◆ YOUR INSTRUCTIONS ◆
Reproduce the data below verbatim from the line containing "focal_35mm: 48" through its final line, and produce nothing more.

Segment Open

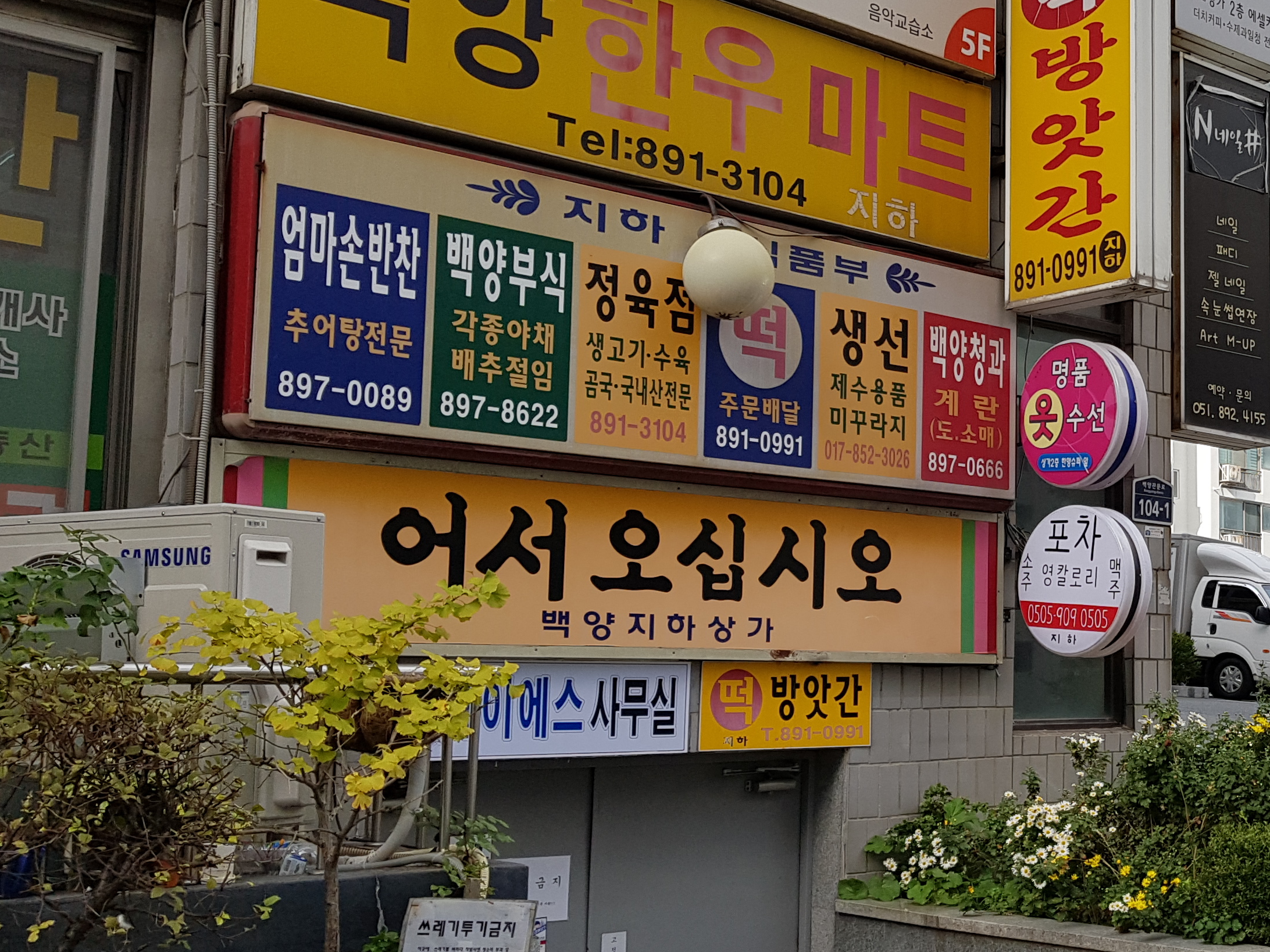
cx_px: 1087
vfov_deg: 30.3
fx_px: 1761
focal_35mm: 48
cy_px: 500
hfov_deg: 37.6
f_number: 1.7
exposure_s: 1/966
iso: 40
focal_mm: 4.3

Segment Closed

◆ FINISHED TASK ◆
focal_35mm: 48
cy_px: 500
hfov_deg: 37.6
f_number: 1.7
exposure_s: 1/966
iso: 40
focal_mm: 4.3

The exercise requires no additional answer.